Inhaltlich schwankt der Roman ebenfalls: Der Einstieg ist stark, der Mittelteil zieht sich, und erst im letzten Drittel gewinnt die Handlung wieder an Kraft – vor allem, wenn Evas Hintergrund und Motive klarer werden. Die queere Liebesgeschichte ist intensiv und emotional überzeugend, auch wenn sie sich stellenweise etwas in die Länge zieht.
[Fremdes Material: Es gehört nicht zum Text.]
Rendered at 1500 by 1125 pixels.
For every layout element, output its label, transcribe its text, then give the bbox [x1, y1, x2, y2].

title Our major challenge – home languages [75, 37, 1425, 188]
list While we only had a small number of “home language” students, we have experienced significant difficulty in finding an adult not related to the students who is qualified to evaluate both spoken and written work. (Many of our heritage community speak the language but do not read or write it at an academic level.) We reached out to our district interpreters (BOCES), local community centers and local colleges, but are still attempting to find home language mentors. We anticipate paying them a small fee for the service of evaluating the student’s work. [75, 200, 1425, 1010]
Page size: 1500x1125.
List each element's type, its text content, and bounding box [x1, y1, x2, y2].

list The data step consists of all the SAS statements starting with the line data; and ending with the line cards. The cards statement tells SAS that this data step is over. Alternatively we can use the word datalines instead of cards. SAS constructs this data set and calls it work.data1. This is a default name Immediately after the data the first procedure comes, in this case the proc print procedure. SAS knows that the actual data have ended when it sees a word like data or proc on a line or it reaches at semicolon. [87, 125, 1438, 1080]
Das historische Thema, das im Hintergrund mitschwingt, ist wichtig und gut gewählt, hätte aber noch tiefer ausgearbeitet werden können.

Fazit:
Ein atmosphärisch beeindruckender, emotional vielschichtiger Roman, der lange nachhallt – aber auch einer, der stilistisch stolpert und nicht alle Erwartungen erfüllt. Empfehlenswert für Leser*innen, die sich gerne in dichte Stimmungen fallen lassen und über kleinere (und größere) sprachliche Schwächen hinwegsehen können.